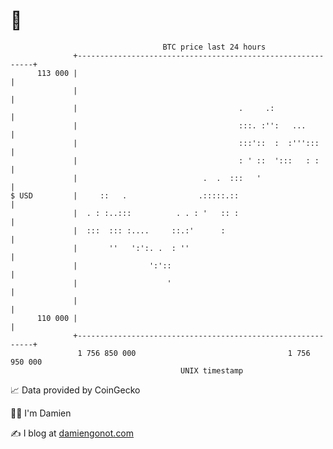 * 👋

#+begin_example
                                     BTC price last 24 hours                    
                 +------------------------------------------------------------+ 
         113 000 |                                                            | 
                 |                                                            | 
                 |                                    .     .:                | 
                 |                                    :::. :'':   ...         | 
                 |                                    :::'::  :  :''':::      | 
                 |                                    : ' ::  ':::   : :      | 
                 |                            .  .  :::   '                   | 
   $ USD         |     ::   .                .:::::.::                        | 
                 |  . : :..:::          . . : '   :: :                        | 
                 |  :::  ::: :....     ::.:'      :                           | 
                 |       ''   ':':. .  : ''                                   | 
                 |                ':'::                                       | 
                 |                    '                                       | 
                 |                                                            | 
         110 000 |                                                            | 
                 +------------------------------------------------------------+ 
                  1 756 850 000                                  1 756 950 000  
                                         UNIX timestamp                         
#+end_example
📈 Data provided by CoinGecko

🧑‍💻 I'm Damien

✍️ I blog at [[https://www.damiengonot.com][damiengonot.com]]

_TASK BRIEF:_ Could you reproduce all of the material exactly? Keep the pictures out of it.

_EXERCISE RESPONSE:_
 * 👋

#+begin_example
                                     BTC price last 24 hours                    
                 +------------------------------------------------------------+ 
         113 000 |                                                            | 
                 |                                                            | 
                 |                                    .     .:                | 
                 |                                    :::. :'':   ...         | 
                 |                                    :::'::  :  :''':::      | 
                 |                                    : ' ::  ':::   : :      | 
                 |                            .  .  :::   '                   | 
   $ USD         |     ::   .                .:::::.::                        | 
                 |  . : :..:::          . . : '   :: :                        | 
                 |  :::  ::: :....     ::.:'      :                           | 
                 |       ''   ':':. .  : ''                                   | 
                 |                ':'::                                       | 
                 |                    '                                       | 
                 |                                                            | 
         110 000 |                                                            | 
                 +------------------------------------------------------------+ 
                  1 756 850 000                                  1 756 950 000  
                                         UNIX timestamp                         
#+end_example
📈 Data provided by CoinGecko

🧑‍💻 I'm Damien

✍️ I blog at [[https://www.damiengonot.com][damiengonot.com]]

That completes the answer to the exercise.